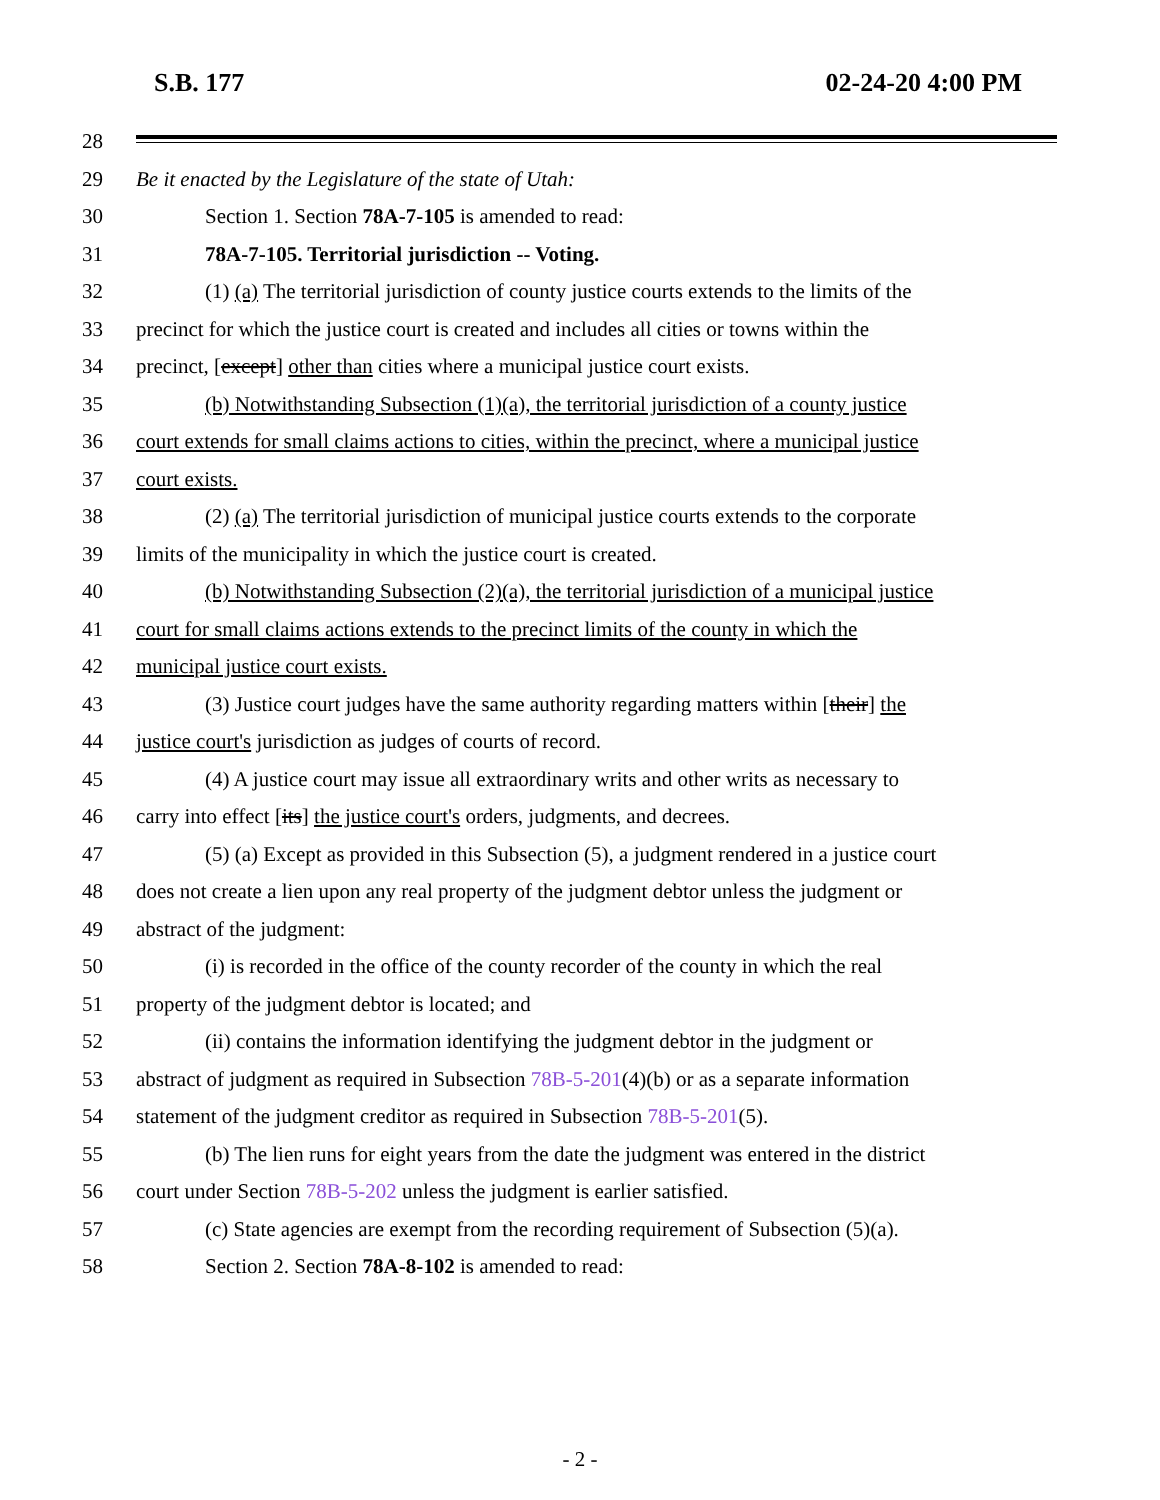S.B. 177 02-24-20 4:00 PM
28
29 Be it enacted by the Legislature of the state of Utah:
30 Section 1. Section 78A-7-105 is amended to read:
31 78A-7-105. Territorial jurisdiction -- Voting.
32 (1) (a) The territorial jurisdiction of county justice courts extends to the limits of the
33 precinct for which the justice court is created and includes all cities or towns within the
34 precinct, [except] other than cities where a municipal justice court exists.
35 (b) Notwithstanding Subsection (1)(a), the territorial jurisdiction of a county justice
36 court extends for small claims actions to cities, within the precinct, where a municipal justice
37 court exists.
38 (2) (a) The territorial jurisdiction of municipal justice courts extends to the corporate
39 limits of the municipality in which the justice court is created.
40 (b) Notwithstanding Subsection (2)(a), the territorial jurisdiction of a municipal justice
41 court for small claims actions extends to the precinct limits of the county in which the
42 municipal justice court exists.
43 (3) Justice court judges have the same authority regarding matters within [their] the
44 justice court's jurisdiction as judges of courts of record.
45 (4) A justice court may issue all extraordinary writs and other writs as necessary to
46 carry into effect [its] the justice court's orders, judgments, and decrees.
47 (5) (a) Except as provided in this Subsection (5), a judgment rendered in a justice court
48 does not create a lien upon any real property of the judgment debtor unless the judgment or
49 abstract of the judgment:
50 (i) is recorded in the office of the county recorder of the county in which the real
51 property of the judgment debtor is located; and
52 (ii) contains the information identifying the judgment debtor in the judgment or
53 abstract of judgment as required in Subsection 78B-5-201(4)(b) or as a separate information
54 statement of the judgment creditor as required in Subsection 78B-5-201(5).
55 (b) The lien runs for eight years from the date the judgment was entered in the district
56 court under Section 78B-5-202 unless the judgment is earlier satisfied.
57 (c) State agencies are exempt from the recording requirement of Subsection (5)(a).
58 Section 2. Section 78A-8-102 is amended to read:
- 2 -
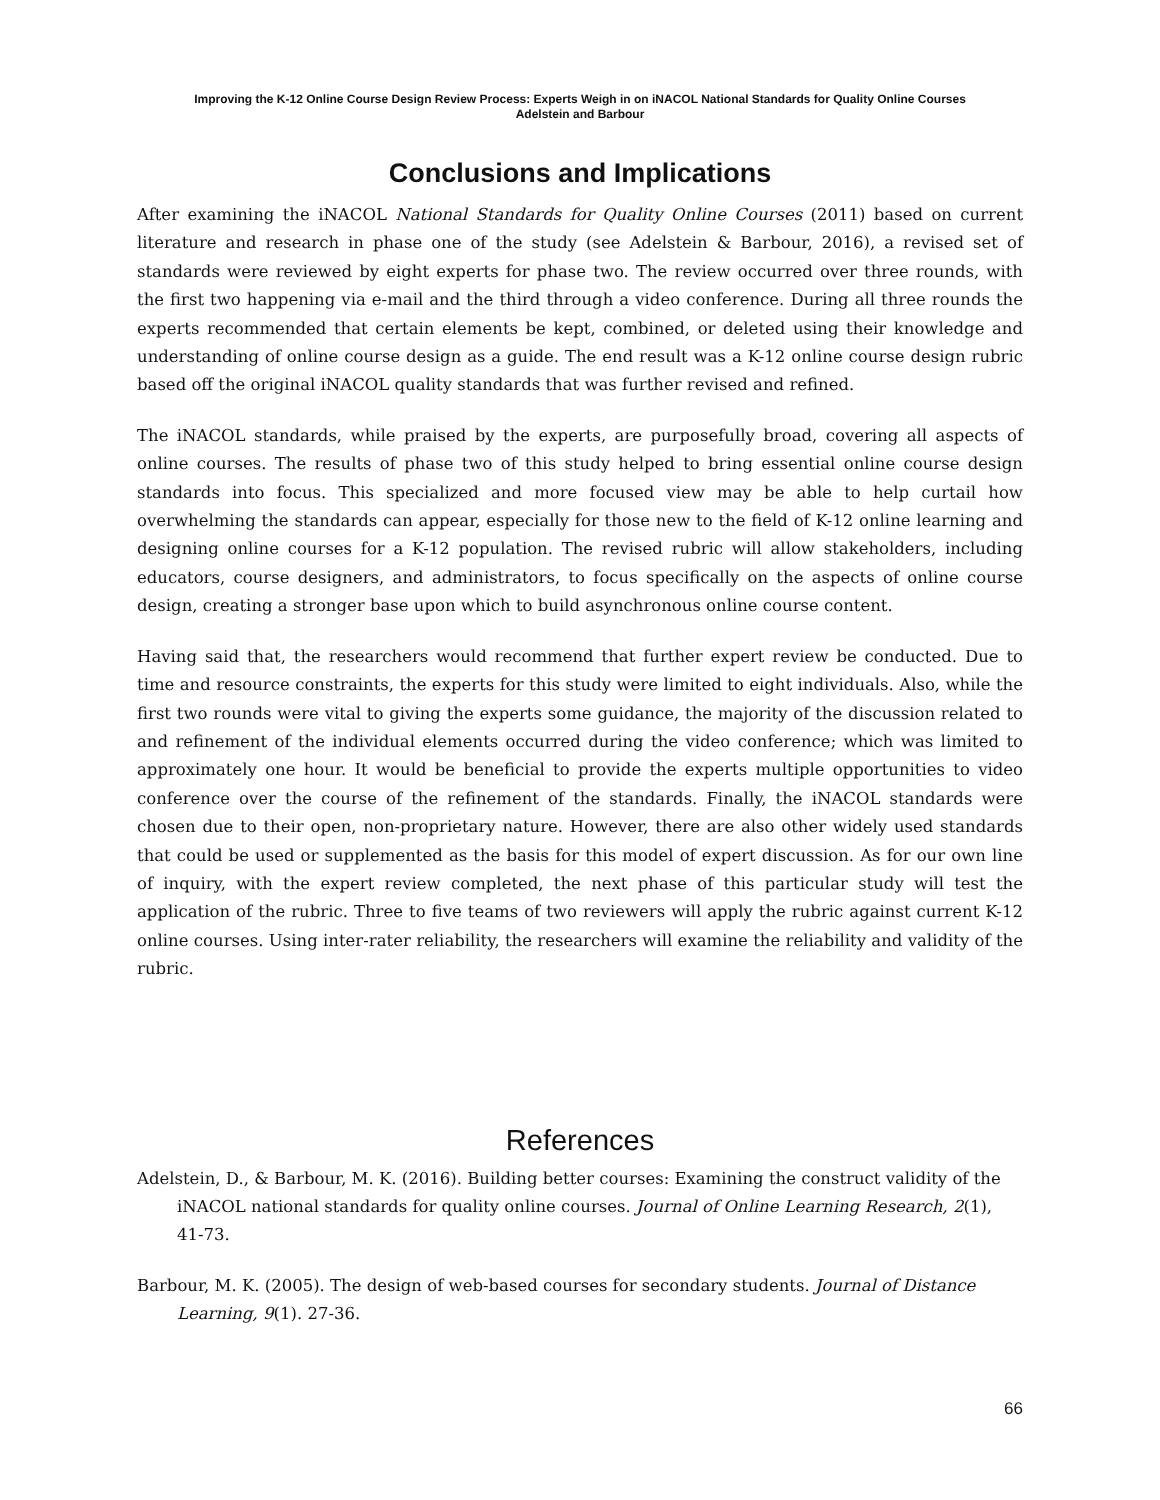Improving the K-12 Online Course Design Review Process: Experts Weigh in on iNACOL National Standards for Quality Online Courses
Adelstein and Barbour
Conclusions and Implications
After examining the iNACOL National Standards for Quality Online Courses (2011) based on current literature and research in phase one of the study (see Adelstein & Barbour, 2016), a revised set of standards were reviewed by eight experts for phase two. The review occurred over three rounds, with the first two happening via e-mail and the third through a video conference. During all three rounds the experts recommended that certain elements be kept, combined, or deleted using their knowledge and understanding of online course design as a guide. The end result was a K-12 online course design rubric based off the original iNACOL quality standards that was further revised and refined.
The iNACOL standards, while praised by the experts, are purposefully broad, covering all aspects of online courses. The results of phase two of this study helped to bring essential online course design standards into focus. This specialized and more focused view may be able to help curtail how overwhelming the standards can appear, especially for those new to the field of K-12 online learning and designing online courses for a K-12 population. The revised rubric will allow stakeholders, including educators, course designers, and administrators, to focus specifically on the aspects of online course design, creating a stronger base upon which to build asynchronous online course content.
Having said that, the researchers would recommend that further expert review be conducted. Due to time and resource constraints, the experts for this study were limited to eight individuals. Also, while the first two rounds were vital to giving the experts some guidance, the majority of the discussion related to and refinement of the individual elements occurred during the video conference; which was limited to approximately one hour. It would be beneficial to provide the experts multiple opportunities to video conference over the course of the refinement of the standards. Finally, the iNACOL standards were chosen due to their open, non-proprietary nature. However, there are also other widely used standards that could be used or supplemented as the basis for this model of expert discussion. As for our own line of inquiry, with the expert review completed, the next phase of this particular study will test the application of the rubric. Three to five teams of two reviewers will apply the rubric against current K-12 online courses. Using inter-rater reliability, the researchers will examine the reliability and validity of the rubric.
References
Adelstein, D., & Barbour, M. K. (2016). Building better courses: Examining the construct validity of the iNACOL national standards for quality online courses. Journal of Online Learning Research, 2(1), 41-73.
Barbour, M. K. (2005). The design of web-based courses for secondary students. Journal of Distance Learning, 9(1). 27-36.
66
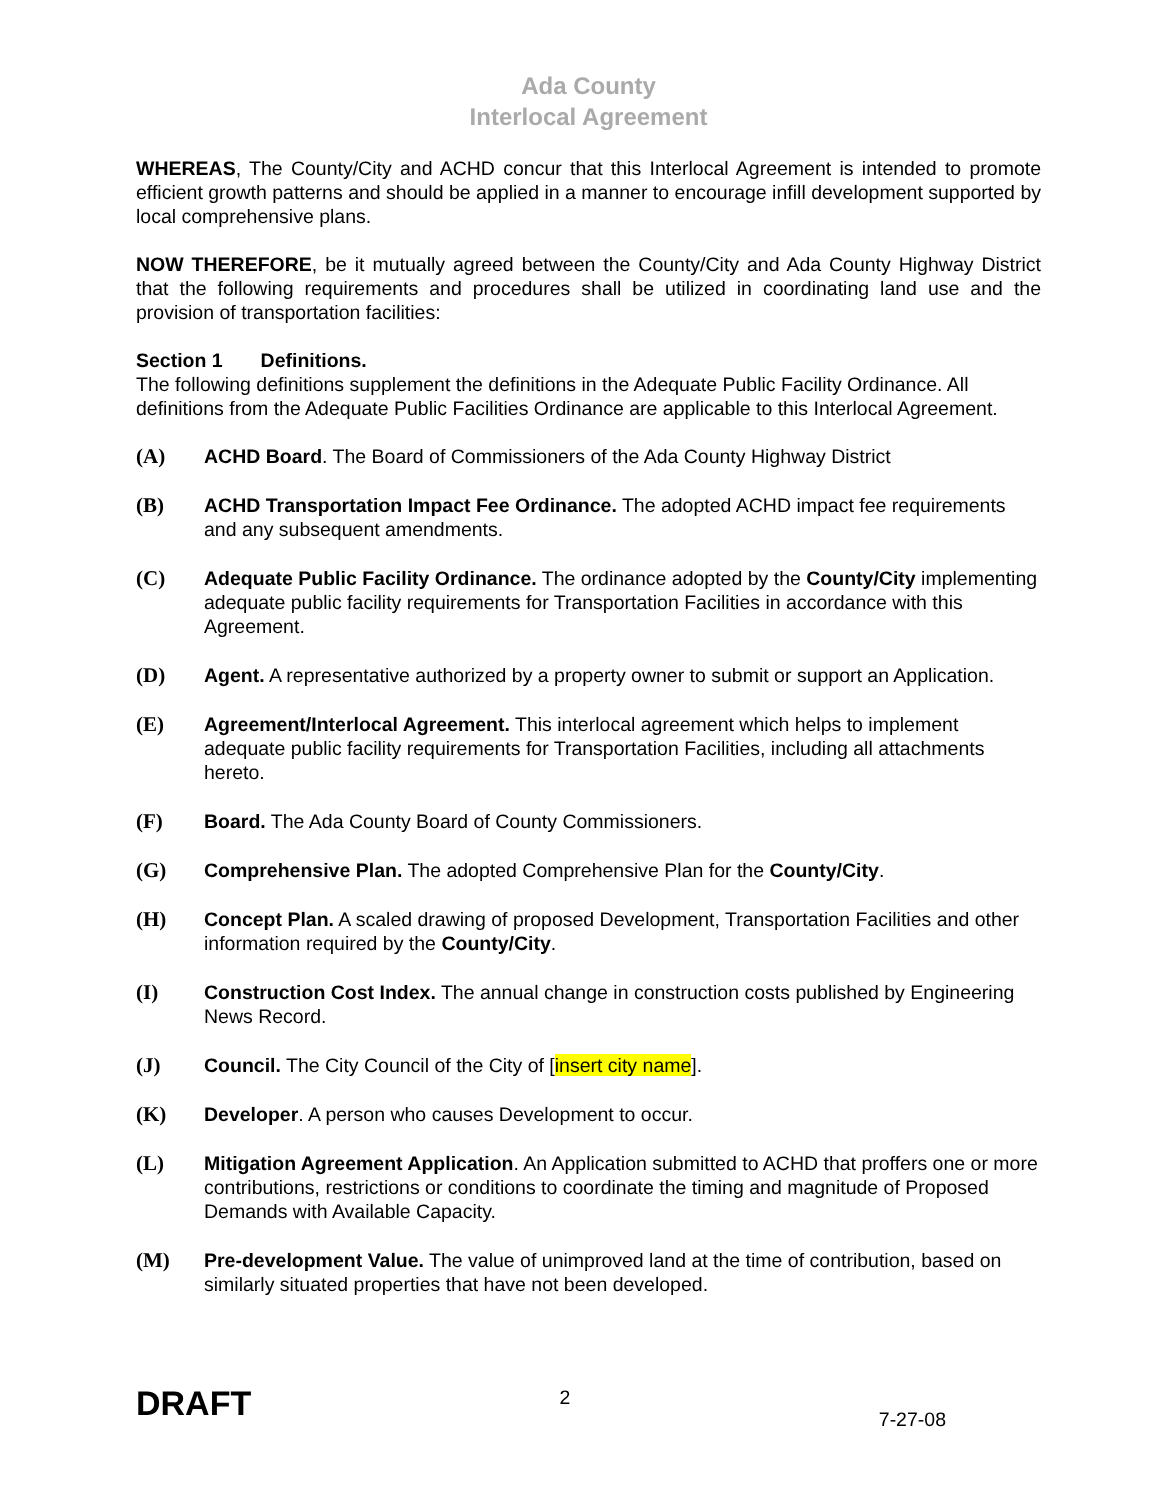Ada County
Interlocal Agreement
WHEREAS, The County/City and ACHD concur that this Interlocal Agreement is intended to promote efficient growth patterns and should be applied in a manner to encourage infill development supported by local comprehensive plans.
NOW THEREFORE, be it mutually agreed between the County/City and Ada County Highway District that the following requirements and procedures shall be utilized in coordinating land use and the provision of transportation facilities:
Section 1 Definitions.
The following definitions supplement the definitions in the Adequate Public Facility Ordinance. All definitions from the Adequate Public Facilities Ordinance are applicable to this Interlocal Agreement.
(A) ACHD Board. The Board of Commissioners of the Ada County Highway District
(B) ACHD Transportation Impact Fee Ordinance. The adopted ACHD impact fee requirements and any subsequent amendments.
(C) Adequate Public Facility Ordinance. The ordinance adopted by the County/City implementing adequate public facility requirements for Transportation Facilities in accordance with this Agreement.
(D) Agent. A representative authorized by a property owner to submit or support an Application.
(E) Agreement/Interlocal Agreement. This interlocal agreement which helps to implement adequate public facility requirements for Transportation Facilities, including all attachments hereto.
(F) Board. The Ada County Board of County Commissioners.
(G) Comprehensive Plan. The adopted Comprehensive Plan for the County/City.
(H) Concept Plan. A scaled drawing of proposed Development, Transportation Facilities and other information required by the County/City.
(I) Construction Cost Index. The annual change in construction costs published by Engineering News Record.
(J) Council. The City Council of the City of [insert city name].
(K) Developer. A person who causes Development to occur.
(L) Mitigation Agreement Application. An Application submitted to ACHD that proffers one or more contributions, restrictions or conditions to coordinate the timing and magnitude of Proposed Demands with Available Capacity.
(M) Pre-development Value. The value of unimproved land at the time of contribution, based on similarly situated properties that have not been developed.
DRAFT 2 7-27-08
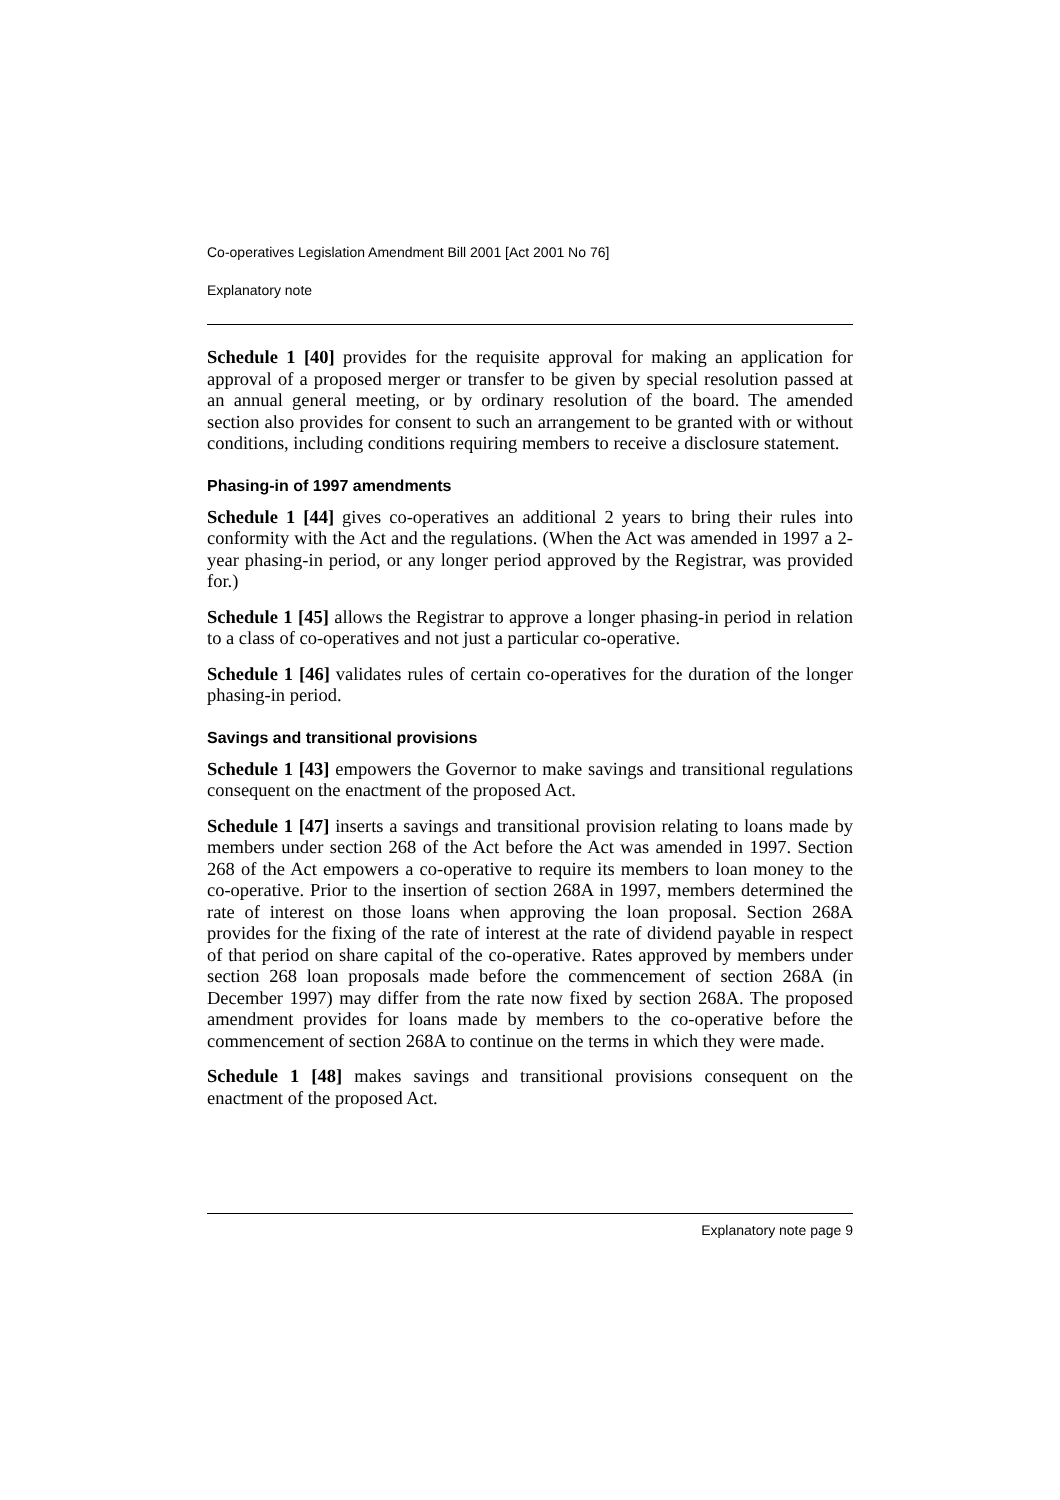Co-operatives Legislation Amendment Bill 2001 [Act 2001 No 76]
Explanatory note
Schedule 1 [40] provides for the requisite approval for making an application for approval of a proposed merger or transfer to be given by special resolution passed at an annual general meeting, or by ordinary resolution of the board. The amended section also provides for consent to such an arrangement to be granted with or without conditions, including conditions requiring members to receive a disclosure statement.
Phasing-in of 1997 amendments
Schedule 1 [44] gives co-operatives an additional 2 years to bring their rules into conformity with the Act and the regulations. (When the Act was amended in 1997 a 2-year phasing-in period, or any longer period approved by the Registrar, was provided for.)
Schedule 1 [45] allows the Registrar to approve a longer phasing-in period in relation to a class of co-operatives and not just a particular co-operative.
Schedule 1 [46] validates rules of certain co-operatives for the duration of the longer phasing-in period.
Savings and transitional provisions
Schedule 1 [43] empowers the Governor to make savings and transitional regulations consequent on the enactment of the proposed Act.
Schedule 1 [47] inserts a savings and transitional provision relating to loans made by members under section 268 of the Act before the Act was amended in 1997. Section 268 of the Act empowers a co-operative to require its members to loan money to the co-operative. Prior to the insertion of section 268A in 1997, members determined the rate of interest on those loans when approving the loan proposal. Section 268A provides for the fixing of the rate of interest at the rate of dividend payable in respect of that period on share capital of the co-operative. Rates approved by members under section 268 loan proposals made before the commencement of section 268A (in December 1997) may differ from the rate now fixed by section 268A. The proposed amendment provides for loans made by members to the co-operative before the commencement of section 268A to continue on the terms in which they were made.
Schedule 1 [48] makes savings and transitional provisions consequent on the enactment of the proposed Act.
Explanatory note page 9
---
**What to work on:**
Both the line containing "Schedule 1 [46]" and the line containing "Schedule 1 [43]" belong in the answer. Print them and every line above that falls between them exactly, and no others.

**Expected output:**
Schedule 1 [46] validates rules of certain co-operatives for the duration of the longer phasing-in period.
Savings and transitional provisions
Schedule 1 [43] empowers the Governor to make savings and transitional regulations consequent on the enactment of the proposed Act.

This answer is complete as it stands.